Bundestagswahl in Stuttgart Briefwähler können ihr Kreuzchen machen

Von Thomas Braun 

Beide Stuttgarter Direktmandate im Deutschen Bundestag werden von der CDU gehalten. Die Konkurrenz will das naturgemäß bei der Wahl am 22. September ändern. Ein Porträt der beiden Stuttgarter Wahlkreise.

Der Wahlkampf kommt langsam in Schwung. Foto: dpa
Der Wahlkampf kommt langsam in Schwung. Foto: dpa

Stuttgart - So langsam kommt der Bundestagswahlkampf auch in der Landeshauptstadt in Schwung. Seit wenigen Tagen stehen und hängen die Plakate der Kandidaten an den Straßenrändern und Laternenmasten – verziert mit mehr oder weniger originellen Wahlkampfslogans. Die ersten der wahlberechtigten Einwohner Stuttgarts können demnächst bereits ihr Kreuzchen machen.

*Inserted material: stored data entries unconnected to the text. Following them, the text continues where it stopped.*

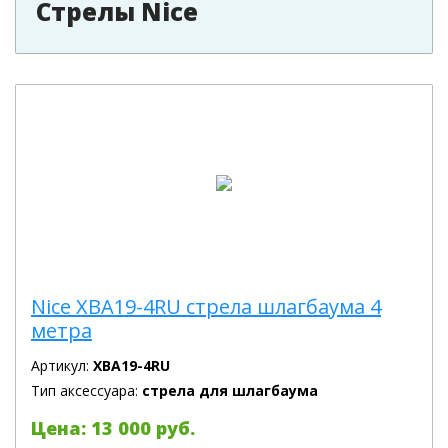
Стрелы Nice
Nice XBA19-4RU стрела шлагбаума 4
метра
Артикул:
XBA19-4RU
Тип аксессуара:
стрела для шлагбаума
Цена: 13 000 руб.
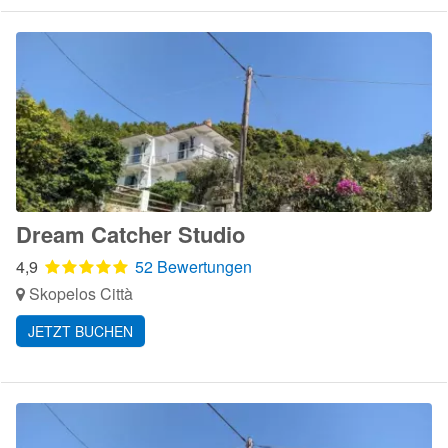
Dream Catcher Studio
4,9
52 Bewertungen
Skopelos Città
JETZT BUCHEN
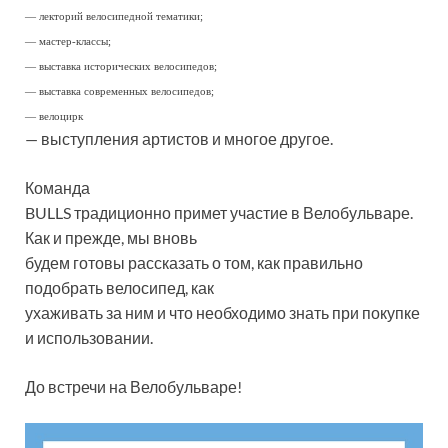
— лекторий велосипедной тематики;
— мастер-классы;
— выставка исторических велосипедов;
— выставка современных велосипедов;
— велоцирк
— выступления артистов и многое другое.
Команда
BULLS традиционно примет участие в Велобульваре.
Как и прежде, мы вновь
будем готовы рассказать о том, как правильно
подобрать велосипед, как
ухаживать за ним и что необходимо знать при покупке
и использовании.
До встречи на Велобульваре!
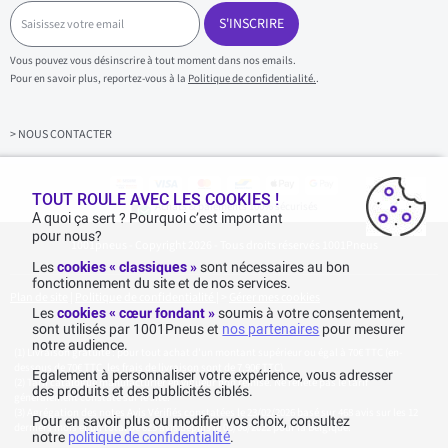
S
a
S'INSCRIRE
i
s
Vous pouvez vous désinscrire à tout moment dans nos emails.
i
Pour en savoir plus, reportez-vous à la
Politique de confidentialité.
.
s
s
e
z
> NOUS CONTACTER
v
o
t
r
TOUT ROULE AVEC LES COOKIES !
Achats & paiements 100% sécurisés
e
A quoi ça sert ? Pourquoi c’est important
e
pour nous?
1001pneus - Copyright 2026 - Tous droits réservés 1001Pneus
m
a
Les
cookies « classiques »
sont nécessaires au bon
i
fonctionnement du site et de nos services.
l
Plan de site
|
Politique de confidentialité
|
>
Gérer mes cookies
Les
cookies « cœur fondant »
soumis à votre consentement,
sont utilisés par 1001Pneus et
nos partenaires
pour mesurer
notre audience.
Livraison gratuite : pour tout achat d'un montant supérieur ou égal à 70€ TTC (en-
dessous de 70€ TTC, les frais de livraison sont de 7,90€ TTC).
Egalement à personnaliser votre expérience, vous adresser
Tarif catalogue manufacturier en vigueur non remisé. Ne reflète pas le tarif
des produits et des publicités ciblés.
généralement constaté sur le site.
Agrégation des notes Avis Vérifiés constatées le 23/02/2026 basé sur 468 avis sur les 12
Pour en savoir plus ou modifier vos choix, consultez
derniers mois et un total de 623 avis depuis le 03/06/2022 pour la Belgique.
notre
politique de confidentialité
.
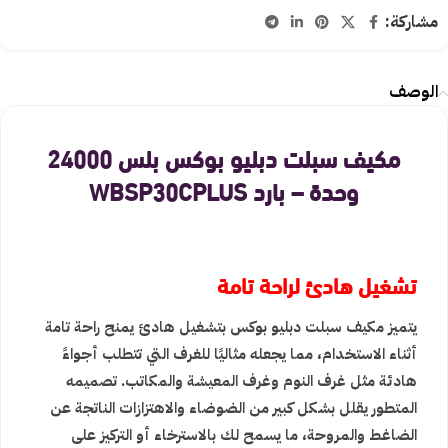
مشاركة:
الوصف
مكيف سبلت دبليو بوكس بلس 24000
وحدة – بارد WBSP30CPLUS
تشغيل هادئ لراحة تامة
يتميز مكيف سبلت دبليو بوكس بتشغيل هادئ يمنح راحة تامة
أثناء الاستخدام، مما يجعله مثاليًا للغرف التي تتطلب أجواءً
هادئة مثل غرف النوم وغرف المعيشة والمكاتب. تصميمه
المتطور يقلل بشكل كبير من الضوضاء والاهتزازات الناتجة عن
الضاغط والمروحة، ما يسمح لك بالاسترخاء أو التركيز على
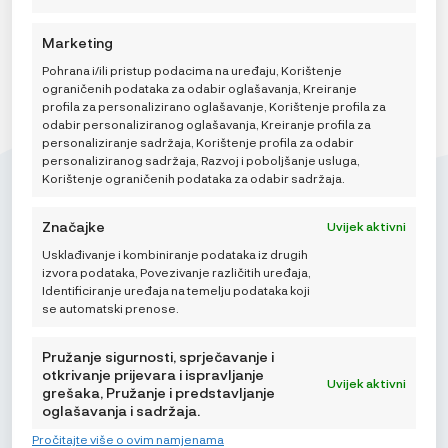
Marketing
Pohrana i/ili pristup podacima na uređaju, Korištenje
ograničenih podataka za odabir oglašavanja, Kreiranje
profila za personalizirano oglašavanje, Korištenje profila za
odabir personaliziranog oglašavanja, Kreiranje profila za
personaliziranje sadržaja, Korištenje profila za odabir
personaliziranog sadržaja, Razvoj i poboljšanje usluga,
Korištenje ograničenih podataka za odabir sadržaja.
Značajke
Uvijek aktivni
Usklađivanje i kombiniranje podataka iz drugih
Mikroedra d.o.o.
izvora podataka, Povezivanje različitih uređaja,
(01) 48 22 132
Identificiranje uređaja na temelju podataka koji
se automatski prenose.
info@najnaj.eu
Pružanje sigurnosti, sprječavanje i
otkrivanje prijevara i ispravljanje
Uvijek aktivni
grešaka, Pružanje i predstavljanje
oglašavanja i sadržaja.
SAVJETI
Pročitajte više o ovim namjenama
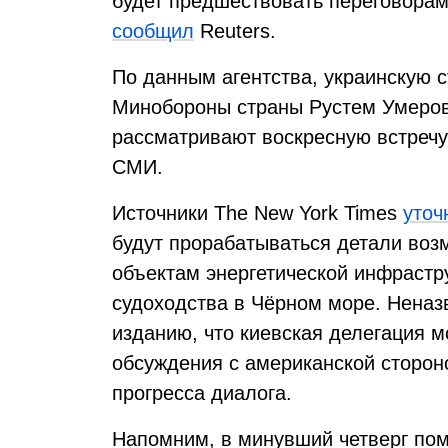
будет предшествовать переговорам
сообщил
Reuters.
По данным агентства, украинскую с
Минобороны страны Рустем Умеро
рассматривают воскресную встречу
СМИ.
Источники The New York Times
уточ
будут прорабатываться детали воз
объектам энергетической инфрастр
судоходства в Чёрном море. Неназ
изданию, что киевская делегация 
обсуждения с американской стороно
прогресса диалога.
Напомним, в минувший четверг по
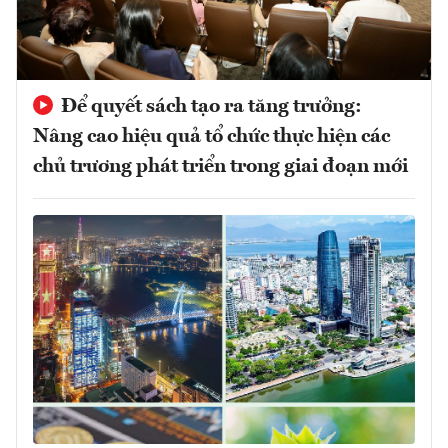
Để quyết sách tạo ra tăng trưởng:
Nâng cao hiệu quả tổ chức thực hiện các
chủ trương phát triển trong giai đoạn mới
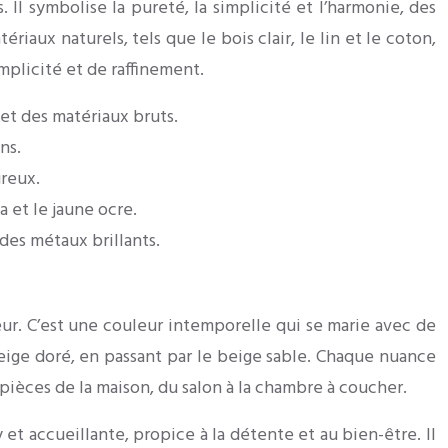
Il symbolise la pureté, la simplicité et l’harmonie, des
iaux naturels, tels que le bois clair, le lin et le coton,
plicité et de raffinement.
et des matériaux bruts.
ns.
ureux.
 et le jaune ocre.
des métaux brillants.
ur. C’est une couleur intemporelle qui se marie avec de
beige doré, en passant par le beige sable. Chaque nuance
pièces de la maison, du salon à la chambre à coucher.
et accueillante, propice à la détente et au bien-être. Il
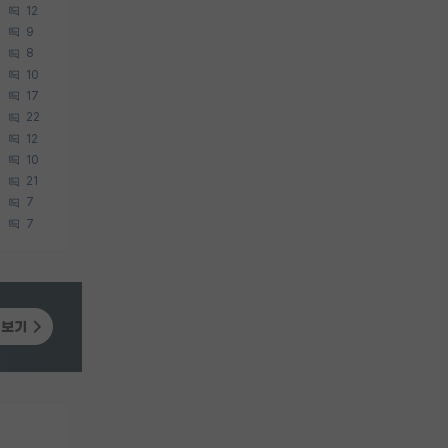
12
9
8
10
17
22
12
10
21
7
7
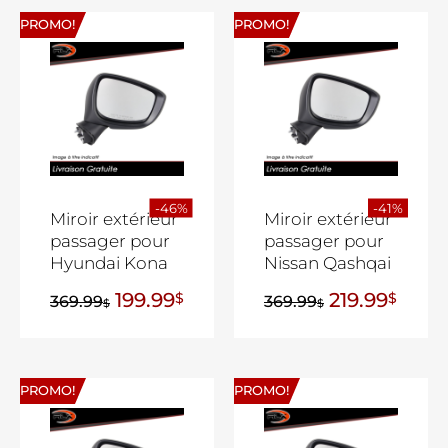
PROMO!
PROMO!
-46%
-41%
Miroir extérieur
Miroir extérieur
passager pour
passager pour
Hyundai Kona
Nissan Qashqai
199.99
219.99
$
$
369.99
369.99
$
$
PROMO!
PROMO!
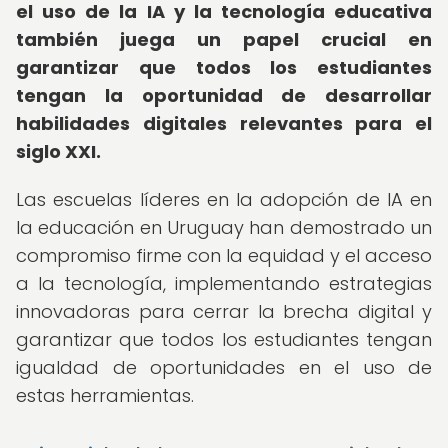
el uso de la IA y la tecnología educativa
también juega un papel crucial en
garantizar que todos los estudiantes
tengan la oportunidad de desarrollar
habilidades digitales relevantes para el
siglo XXI.
Las escuelas líderes en la adopción de IA en
la educación en Uruguay han demostrado un
compromiso firme con la equidad y el acceso
a la tecnología, implementando estrategias
innovadoras para cerrar la brecha digital y
garantizar que todos los estudiantes tengan
igualdad de oportunidades en el uso de
estas herramientas.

Wer zum Beispiel einen längeren Urlaub plant und deswegen Briefwahl beantragt hat, wird den Wahlzettel in den nächsten Tagen im Briefkasten finden. Seit Montag verschickt das Statistische Amt der Stadt die entsprechenden Dokumente. In Stuttgart gibt es zwei Bundestagswahlkreise: Der Wahlkreis I umfasst die Bezirke Mitte, Nord, Süd, West, Birkach, Degerloch, Hedelfingen, Möhringen, Plieningen, Sillenbuch und Vaihingen. Zum Wahlkreis II gehören die Be­zirke Ost, Bad Cannstatt, Botnang, Feuerbach, Mühlhausen, Münster, Obertürkheim, Stammheim, Untertürkheim, Wangen, Weilimdorf und Zuffenhausen.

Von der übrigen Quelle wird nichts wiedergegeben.